一本化と低金利

借金が苦しいので低金利に借り替えて一本化したい

借金に詰まっている人がよく言うコトバですが、真剣に考え出すとヤミ屋に喰われる原因にもなります。貸金業が借り入れ先の限定化を奨励していることは事実ですが、まずもって銀行を含めてまっとうな金融屋が対外的に「一本化」という語句を使うことはありません。

基本的に「一本化」とはヤミ屋さんの慣用句です。なのでかどうかは知りませんが、まっとうな金融会社がそういった商品をアピールするときは「おまとめ」という語句を使います。

借金一本化で300万、年利2%、担保無

慈善事業でない限り、それなりの利益を求めるのが商売であり経済活動です。

特に金融業は利己的にローリスクを追求する商売なので、こんなハイリスクな取引に応じる道理がありません。

300万の貸付リスクは一般サラ金の10倍

たとえば年利2パーの利率でお金が借りられるか?

いうまでもなく答えは「No」です。

中堅のサラ金を例に挙げますと、300億程度の貸付高をもっている業者は、一人あたり平均30万円前後として概ね10万人のお客さんを抱えています。仮に、その中の10人が返せなくなると300万の損害になります。

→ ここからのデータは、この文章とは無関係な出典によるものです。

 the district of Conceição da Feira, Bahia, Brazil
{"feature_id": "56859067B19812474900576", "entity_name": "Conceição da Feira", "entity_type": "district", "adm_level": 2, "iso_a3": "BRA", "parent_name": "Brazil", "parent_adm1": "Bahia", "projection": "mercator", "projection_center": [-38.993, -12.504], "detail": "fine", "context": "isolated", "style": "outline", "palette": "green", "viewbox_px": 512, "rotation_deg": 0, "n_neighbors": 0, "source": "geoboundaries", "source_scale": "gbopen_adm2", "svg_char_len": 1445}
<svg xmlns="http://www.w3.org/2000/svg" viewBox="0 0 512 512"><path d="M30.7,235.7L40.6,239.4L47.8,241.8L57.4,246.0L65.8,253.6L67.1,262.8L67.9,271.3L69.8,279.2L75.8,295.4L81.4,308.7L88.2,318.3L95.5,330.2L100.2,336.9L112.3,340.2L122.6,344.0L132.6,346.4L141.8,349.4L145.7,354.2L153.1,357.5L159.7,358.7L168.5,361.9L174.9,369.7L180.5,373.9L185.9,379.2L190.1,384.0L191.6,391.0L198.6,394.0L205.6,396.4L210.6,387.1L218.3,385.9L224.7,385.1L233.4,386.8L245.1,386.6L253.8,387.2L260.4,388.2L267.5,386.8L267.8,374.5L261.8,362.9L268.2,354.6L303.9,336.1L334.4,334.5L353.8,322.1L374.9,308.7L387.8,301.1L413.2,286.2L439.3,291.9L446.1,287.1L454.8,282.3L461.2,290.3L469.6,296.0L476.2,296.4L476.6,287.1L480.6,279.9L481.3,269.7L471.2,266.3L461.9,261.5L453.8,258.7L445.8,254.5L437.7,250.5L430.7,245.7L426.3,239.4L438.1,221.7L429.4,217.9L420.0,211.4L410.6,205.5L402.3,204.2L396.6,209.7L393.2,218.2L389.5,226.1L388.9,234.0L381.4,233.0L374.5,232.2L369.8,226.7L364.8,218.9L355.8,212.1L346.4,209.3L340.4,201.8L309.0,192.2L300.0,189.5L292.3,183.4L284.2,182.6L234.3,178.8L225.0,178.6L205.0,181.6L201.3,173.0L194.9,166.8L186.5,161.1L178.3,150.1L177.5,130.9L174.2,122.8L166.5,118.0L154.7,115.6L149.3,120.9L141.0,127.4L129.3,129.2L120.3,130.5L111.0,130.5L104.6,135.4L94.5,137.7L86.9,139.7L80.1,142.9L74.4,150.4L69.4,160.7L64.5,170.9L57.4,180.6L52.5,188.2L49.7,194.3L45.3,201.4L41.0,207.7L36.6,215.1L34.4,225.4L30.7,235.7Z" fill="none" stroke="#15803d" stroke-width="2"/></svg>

ところが先の「一本化」で一人あたり300万を貸したとすると、たった一人の貸倒れだけで300万の損害になります。1人あたりの「重さ」が中堅サラ金の10倍ということは、顧客管理や与信管理は中堅サラ金の10倍のリスクを背負うことになります。

この観点から考えると、ヤミ金の金利がサラ金の10倍というのは経済活動の基本には忠実です。

300万の2%貸は商売として成り立たない

仮にこれがまっとうだとしましょう。

一人あたり300万貸すわけですから10人で3000万、100人の顧客で3億の資金が必要になります。

3億の投資で年間に得られる利息収入は600万円

1年で1人貸倒れになると電話番のバイト代すら出ません。

そも、3億も投資できるヒトが年間600万の利益で満足できるとは思えません

3億投資して利益で600万で満足できるなら、僕なら貸金業をやるより銀行に預けます。その方がリスクは少ないし金利も高い。

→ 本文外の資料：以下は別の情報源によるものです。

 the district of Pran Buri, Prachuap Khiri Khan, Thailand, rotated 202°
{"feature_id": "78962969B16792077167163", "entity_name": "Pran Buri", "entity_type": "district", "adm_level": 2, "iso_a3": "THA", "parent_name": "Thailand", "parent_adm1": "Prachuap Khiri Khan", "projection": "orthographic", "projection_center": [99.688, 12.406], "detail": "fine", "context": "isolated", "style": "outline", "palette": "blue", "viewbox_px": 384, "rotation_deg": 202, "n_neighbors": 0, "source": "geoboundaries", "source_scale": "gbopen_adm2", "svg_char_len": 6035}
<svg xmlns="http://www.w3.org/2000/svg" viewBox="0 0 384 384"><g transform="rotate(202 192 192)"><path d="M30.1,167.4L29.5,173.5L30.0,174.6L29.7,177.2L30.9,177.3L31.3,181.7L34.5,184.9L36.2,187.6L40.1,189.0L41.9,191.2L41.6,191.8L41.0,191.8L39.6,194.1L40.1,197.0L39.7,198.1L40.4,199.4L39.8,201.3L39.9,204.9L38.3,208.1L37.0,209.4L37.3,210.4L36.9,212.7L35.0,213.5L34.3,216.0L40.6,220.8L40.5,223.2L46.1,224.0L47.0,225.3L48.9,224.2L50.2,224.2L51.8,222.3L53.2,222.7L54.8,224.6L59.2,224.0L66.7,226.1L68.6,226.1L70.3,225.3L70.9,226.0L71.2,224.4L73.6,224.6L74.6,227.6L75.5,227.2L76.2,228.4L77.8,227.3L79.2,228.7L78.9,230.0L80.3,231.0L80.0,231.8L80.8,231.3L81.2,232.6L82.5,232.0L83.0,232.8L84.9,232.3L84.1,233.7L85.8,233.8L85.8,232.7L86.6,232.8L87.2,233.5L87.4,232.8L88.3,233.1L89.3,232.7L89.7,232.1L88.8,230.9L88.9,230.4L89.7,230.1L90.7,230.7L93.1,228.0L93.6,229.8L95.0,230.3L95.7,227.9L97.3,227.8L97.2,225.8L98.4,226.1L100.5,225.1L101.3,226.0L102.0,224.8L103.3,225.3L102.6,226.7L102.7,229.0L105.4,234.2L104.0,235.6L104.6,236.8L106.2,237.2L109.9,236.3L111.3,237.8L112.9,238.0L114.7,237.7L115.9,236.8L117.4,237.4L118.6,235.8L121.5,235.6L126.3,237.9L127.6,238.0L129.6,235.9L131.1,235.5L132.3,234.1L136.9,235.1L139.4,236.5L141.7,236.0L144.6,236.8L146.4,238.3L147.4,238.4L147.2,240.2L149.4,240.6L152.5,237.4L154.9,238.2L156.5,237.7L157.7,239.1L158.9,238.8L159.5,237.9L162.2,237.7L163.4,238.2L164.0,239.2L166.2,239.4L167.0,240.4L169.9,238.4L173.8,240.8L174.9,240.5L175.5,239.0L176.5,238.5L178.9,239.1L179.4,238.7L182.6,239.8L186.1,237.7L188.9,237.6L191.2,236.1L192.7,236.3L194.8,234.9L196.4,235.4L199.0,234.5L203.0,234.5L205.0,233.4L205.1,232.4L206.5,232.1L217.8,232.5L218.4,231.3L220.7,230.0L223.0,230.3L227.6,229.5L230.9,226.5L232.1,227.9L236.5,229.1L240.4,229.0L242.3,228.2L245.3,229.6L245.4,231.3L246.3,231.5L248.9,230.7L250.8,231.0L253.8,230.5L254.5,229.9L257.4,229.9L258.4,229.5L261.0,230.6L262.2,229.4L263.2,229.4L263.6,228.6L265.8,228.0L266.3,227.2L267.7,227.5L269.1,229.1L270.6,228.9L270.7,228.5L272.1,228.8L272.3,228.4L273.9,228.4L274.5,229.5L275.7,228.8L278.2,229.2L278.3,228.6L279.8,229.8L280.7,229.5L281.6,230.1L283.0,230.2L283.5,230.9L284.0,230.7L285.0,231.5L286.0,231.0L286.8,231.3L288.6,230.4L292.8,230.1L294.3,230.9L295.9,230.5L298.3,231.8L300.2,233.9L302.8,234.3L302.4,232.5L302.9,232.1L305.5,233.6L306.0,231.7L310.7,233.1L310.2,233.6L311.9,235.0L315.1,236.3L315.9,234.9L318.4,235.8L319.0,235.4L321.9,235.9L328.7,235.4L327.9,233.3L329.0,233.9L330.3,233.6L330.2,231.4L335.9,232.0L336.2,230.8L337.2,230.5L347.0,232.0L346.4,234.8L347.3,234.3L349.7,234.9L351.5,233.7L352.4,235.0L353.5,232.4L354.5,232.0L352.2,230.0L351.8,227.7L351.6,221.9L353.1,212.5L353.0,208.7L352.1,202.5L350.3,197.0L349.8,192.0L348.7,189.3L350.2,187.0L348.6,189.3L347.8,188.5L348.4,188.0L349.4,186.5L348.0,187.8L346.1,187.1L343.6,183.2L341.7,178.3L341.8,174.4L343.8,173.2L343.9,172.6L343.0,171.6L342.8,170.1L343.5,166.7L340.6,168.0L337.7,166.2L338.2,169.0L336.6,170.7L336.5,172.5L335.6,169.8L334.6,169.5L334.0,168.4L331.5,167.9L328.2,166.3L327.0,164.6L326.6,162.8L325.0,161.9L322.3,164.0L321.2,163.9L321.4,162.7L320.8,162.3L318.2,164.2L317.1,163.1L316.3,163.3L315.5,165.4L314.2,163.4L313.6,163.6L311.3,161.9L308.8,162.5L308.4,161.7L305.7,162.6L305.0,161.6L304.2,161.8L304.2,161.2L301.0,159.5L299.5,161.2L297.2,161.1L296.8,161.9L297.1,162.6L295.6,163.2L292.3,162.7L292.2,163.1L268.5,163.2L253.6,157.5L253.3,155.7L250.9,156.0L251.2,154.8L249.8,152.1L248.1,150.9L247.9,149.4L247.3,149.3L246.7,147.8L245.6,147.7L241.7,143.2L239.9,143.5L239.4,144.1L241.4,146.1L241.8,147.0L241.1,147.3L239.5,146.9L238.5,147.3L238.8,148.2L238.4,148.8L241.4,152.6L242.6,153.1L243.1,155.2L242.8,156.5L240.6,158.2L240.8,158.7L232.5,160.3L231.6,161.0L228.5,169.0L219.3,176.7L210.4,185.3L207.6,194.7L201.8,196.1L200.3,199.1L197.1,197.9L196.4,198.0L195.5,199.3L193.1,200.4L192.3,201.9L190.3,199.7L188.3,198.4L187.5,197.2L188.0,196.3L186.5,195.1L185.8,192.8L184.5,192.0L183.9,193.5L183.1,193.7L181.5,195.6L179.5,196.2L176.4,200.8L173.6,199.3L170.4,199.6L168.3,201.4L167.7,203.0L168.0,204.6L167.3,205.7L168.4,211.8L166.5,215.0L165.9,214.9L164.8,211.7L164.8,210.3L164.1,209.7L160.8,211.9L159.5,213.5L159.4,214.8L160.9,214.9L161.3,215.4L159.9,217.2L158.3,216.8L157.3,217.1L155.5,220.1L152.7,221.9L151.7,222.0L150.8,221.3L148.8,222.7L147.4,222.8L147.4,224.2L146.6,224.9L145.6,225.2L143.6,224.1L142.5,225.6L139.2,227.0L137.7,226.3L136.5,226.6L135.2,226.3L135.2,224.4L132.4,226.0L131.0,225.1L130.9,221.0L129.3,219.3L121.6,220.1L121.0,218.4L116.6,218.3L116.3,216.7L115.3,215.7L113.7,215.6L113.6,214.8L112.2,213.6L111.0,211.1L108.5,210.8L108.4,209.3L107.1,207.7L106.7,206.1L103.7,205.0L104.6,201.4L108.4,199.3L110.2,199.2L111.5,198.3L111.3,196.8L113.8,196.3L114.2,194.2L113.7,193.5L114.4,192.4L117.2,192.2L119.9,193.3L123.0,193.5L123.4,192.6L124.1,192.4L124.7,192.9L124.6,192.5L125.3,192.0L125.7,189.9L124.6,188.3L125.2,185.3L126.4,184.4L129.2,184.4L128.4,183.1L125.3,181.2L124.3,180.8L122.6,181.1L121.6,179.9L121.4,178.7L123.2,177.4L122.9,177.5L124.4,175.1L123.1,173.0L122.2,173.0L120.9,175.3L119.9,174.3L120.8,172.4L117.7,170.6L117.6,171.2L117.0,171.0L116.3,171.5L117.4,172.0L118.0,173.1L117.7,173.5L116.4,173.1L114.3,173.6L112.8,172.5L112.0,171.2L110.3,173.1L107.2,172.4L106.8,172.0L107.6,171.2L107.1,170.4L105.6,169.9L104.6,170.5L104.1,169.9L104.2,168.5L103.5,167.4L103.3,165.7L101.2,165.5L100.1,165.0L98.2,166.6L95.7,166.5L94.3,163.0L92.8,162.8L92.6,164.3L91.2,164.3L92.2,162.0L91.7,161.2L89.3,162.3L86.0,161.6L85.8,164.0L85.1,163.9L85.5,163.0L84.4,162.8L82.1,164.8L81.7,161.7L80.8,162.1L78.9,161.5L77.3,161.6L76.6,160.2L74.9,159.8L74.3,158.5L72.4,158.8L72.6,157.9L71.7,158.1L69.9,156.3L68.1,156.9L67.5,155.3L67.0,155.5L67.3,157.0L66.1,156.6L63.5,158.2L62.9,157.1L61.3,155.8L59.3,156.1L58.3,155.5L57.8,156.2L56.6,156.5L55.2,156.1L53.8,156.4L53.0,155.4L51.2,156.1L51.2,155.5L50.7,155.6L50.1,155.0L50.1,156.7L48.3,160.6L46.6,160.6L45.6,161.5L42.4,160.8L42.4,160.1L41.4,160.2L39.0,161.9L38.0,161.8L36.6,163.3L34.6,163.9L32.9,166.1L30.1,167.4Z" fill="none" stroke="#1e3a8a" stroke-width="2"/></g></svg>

こう考えると、サラ金よりリスクの高い相手にサラ金より安い金利で貸し付けることはありえないことはわかりますよね?

まとめのメリット

銀行系の大型融資の意図もおそらくは「一本化」にあると思います。これの本意は、「何らかの事情で増えてしまった正常な小口債権の数をまとめる」です。

正常な小口債権というのはつまりこう。

別にまとめなくても払っていけるが振込手数料がもったいない

借金の払い先をひとつにしたからといって、ラクになるのは入金の手間ぐらいなものです。

まぁ、「正常」な人ならこのメリットは大きいですがね。